I potenziali effetti escludenti per i concorrenti

Se Google potesse contare su un accesso privilegiato ai contenuti di editori e creatori, questo potrebbe innalzare le barriere all’ingresso per startup e nuovi player, che non dispongono della stessa capacità di raccolta e gestione dei dati. Il rischio è un mercato dell’AI concentrato in poche mani.

La dimensione competitiva globale dell’AI generativa

La dimensione competitiva è centrale in questo scenario. Il mercato globale dell’AI vede la partecipazione di attori come Google, OpenAI, Meta, Microsoft, Anthropic e altri, impegnati in investimenti significativi.

L’Europa teme che l’accesso privilegiato ai dati da parte delle piattaforme dominanti possa limitare le possibilità di crescita di nuovi operatori.

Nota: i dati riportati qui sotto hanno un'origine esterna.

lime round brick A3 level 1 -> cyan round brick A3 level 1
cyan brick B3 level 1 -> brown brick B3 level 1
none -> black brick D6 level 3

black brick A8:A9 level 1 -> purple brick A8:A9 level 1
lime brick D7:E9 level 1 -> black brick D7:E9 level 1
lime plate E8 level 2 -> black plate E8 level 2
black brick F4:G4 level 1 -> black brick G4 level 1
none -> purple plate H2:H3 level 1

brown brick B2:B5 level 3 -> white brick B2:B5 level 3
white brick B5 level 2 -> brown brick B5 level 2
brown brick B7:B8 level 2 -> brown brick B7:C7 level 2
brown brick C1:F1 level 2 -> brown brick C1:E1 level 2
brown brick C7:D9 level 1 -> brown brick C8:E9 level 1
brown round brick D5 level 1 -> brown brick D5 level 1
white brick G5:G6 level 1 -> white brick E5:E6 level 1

Se la Commissione dovesse riscontrare violazioni, potrebbe imporre obblighi come maggiore trasparenza sulle fonti dei dati, compensazioni per gli editori o limitazioni nell’uso delle informazioni raccolte tramite i propri servizi.

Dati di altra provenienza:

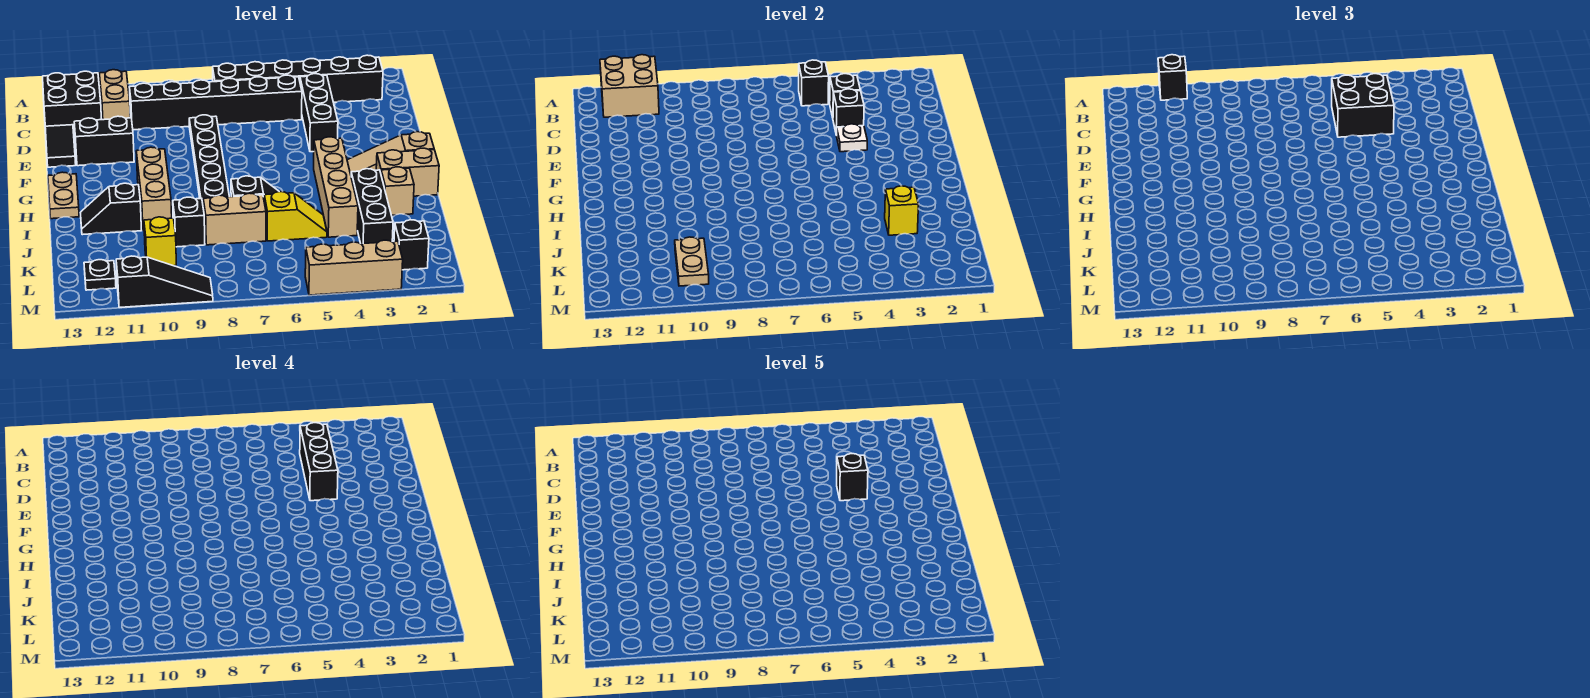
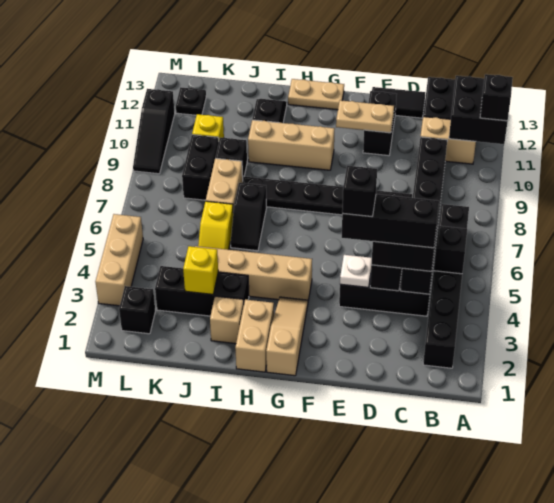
tan brick A11:B12 level 2 -> black brick A11:B12 level 2
none -> black brick K8:K9 level 1
tan plate K10:L10 level 2 -> tan plate E11:F11 level 2

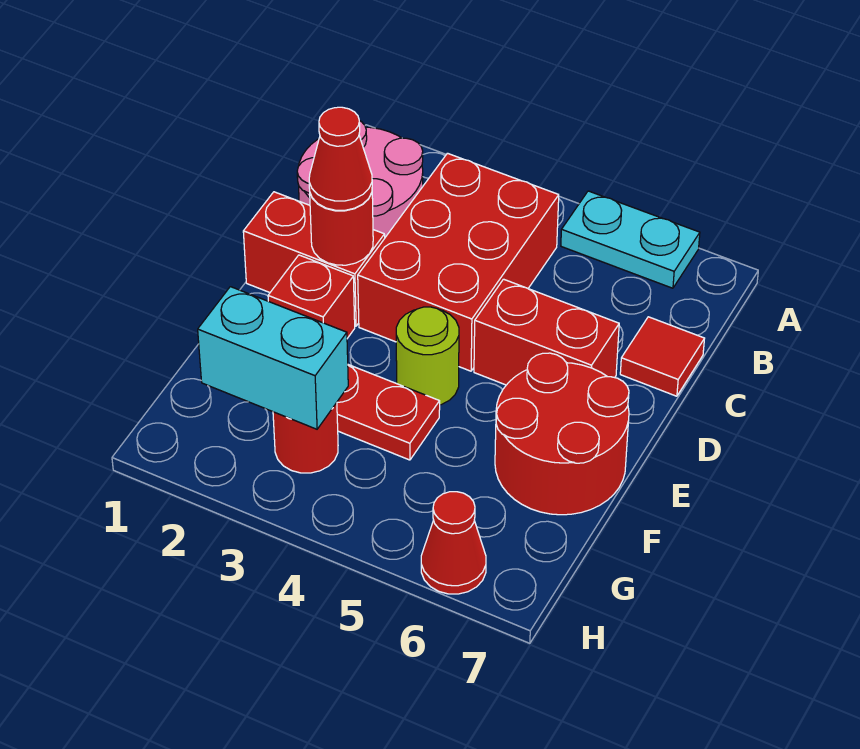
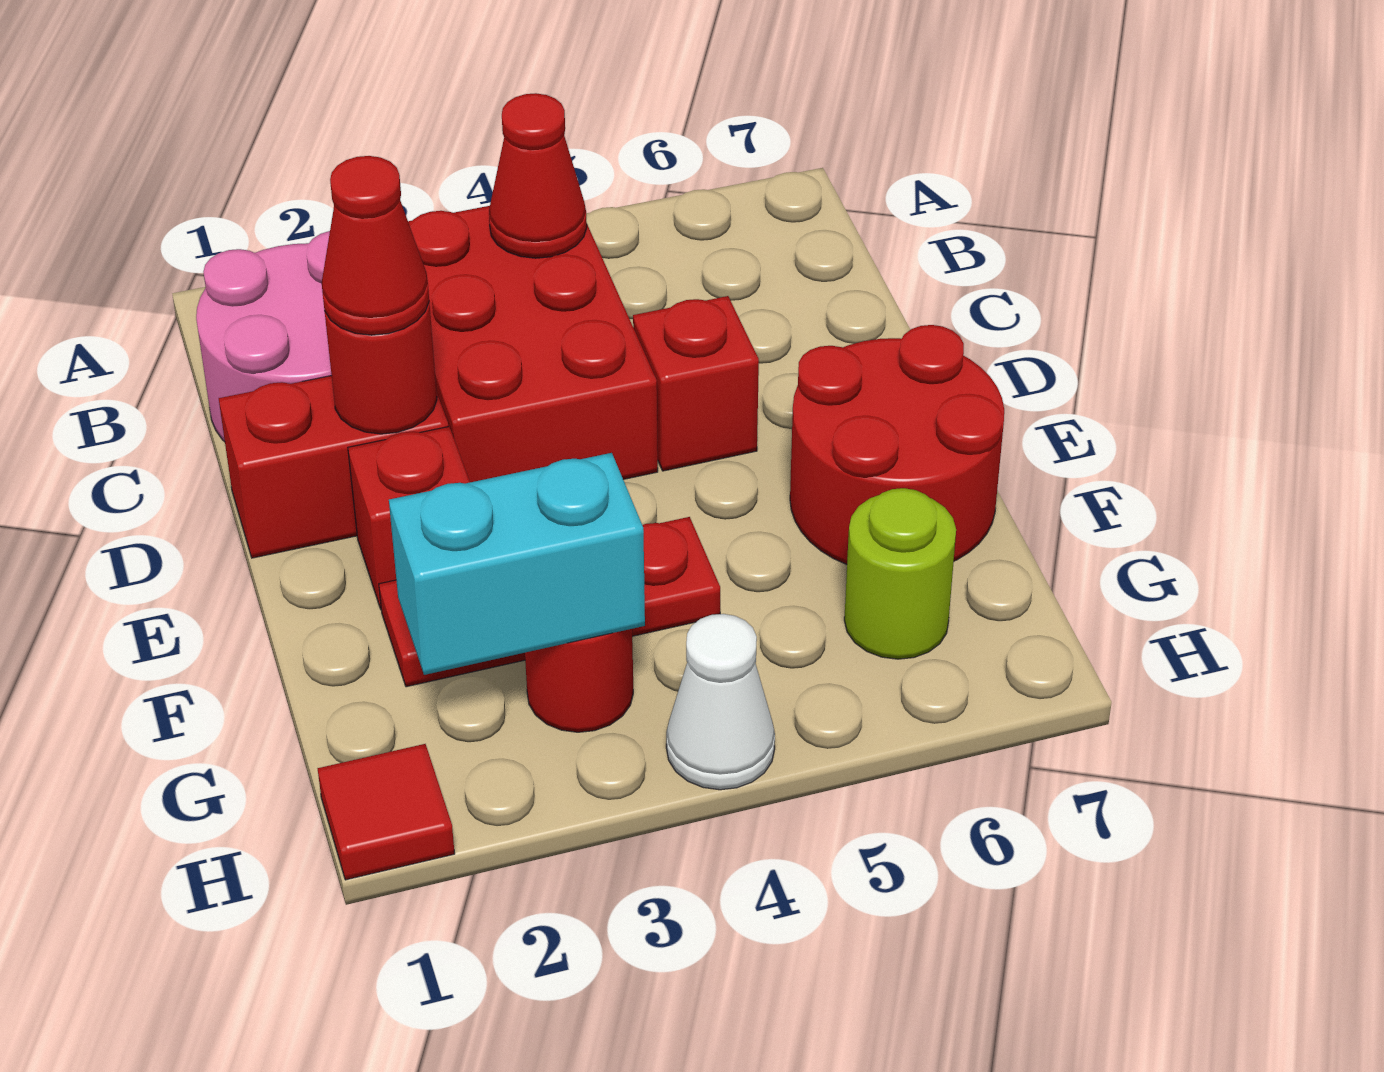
cyan plate A5:A6 level 1 -> none
red tile C7 level 1 -> red tile H1 level 1
red brick D5:D6 level 1 -> red brick D5 level 1
lime round brick E4 level 1 -> lime round brick G6 level 1
none -> white cone H4 level 1
red cone H6 level 1 -> red cone B4 level 2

La posizione di Google tra innovazione, accordi e critiche

Google ha risposto sostenendo che l’indagine rischia di rallentare l’innovazione e di limitare l’accesso degli europei alle tecnologie più avanzate. La portavoce del gruppo ha richiamato gli accordi avviati con il settore dell’informazione, presentandoli come prova dell’impegno nel sostenere l’ecosistema creativo.

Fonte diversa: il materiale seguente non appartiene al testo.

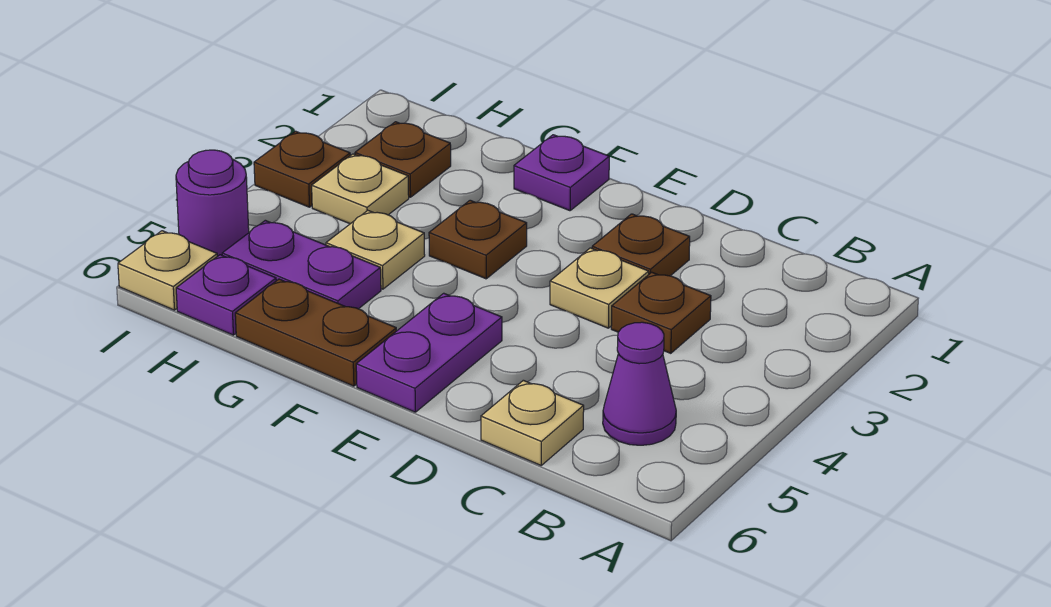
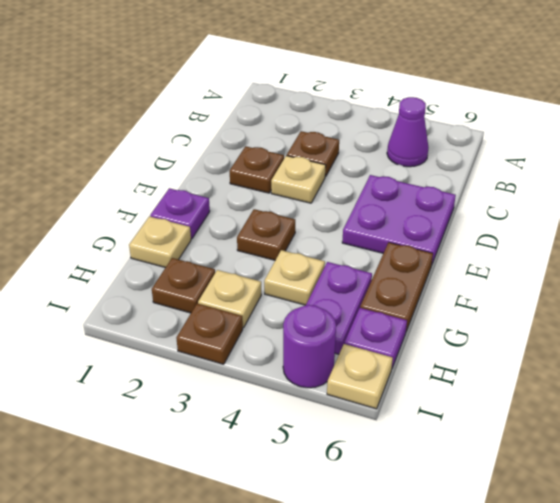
tan plate C6 level 1 -> tan plate G1 level 1
purple plate E5:E6 level 1 -> purple plate D5:E6 level 1

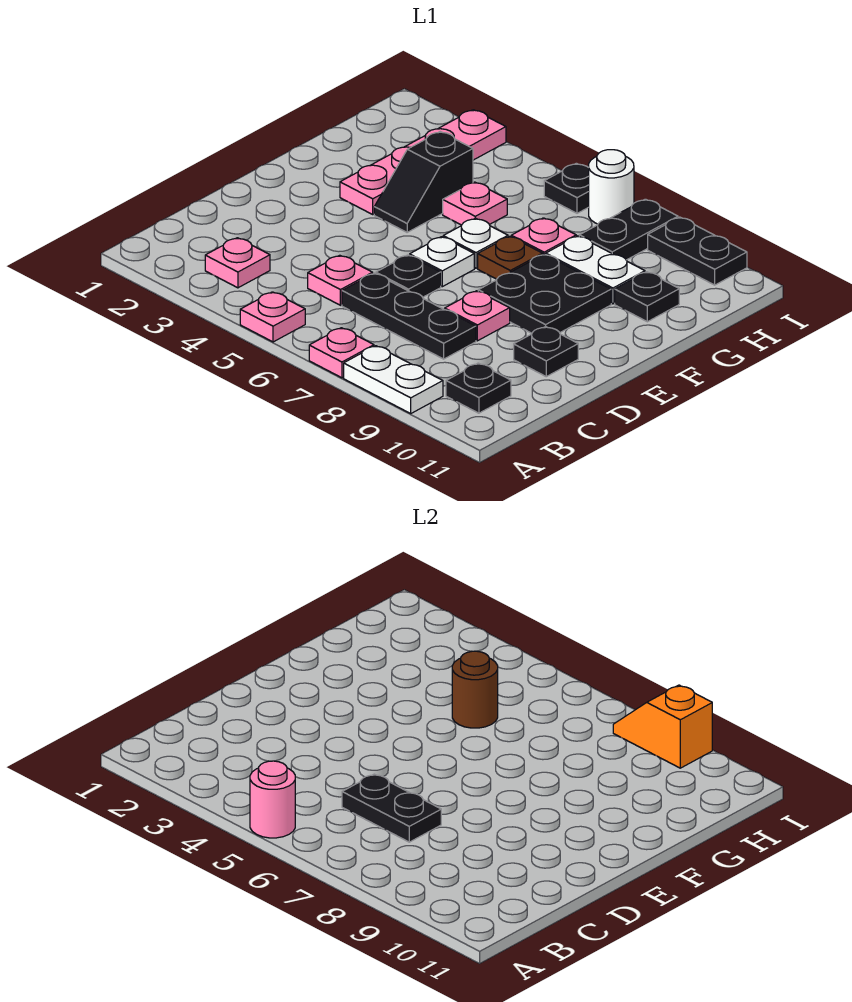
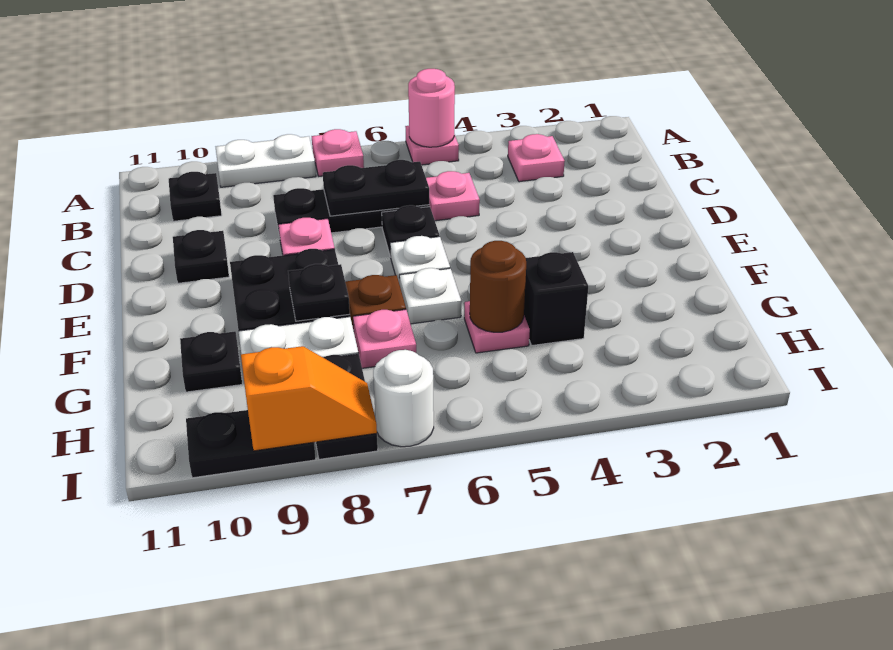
pink plate F3:I3 level 1 -> none
black plate I6 level 1 -> black plate F8 level 2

Secondo l’azienda, la collaborazione con editori e creatori sarebbe quindi parte di una strategia volta a bilanciare interessi economici e sviluppo tecnologico, mentre le critiche dei regolatori rischierebbero di frenare la competitività europea in un settore in cui Stati Uniti e Asia stanno correndo molto rapidamente.

DMA, AI Act e ruolo dell’indagine UE su Google

Per comprendere la portata dell’iniziativa dell’UE, occorre inserirla nel contesto normativo. L’indagine si colloca all’interno dell’attuazione del Digital Markets Act (DMA), che impone obblighi specifici ai gatekeeper in materia di dati, trasparenza e non discriminazione.

Si intreccia inoltre con l’AI Act, che richiede maggiore documentazione sulle fonti dei dati utilizzati per addestrare i modelli. L’Europa mira a garantire un equilibrio tra concorrenza, tutela dei diritti e sviluppo tecnologico, definendo regole del gioco più chiare per chi controlla le grandi piattaforme digitali.

Gli scenari futuri aperti dall’indagine UE su Google

Il caso in esame non riguarda soltanto la correttezza dei rapporti con la stampa. Mette al centro un tema decisivo: la disponibilità e la qualità dei dati necessari per costruire l’intelligenza artificiale. L’indagine dell’UE rappresenta un passaggio rilevante verso la definizione delle regole del gioco nell’era dell’AI generativa, in cui la distinzione tra innovazione e abuso di posizione dominante richiede attenzione e un quadro normativo chiaro.

L’indagine della Commissione Europea potrebbe portare a richieste di maggiore trasparenza sulle fonti dei dati utilizzati da Google, a obblighi di compensazione per editori e creatori, o a condizioni più rigorose sull’uso dei contenuti raccolti tramite i servizi della piattaforma.

In caso di violazioni accertate, l’azienda potrebbe essere soggetta a misure correttive o sanzioni. Se invece l’indagine non rilevasse comportamenti anticoncorrenziali, ciò consoliderebbe la legittimità dell’attuale modello di addestramento dei sistemi di AI basato sul web scraping di contenuti pubblicamente accessibili.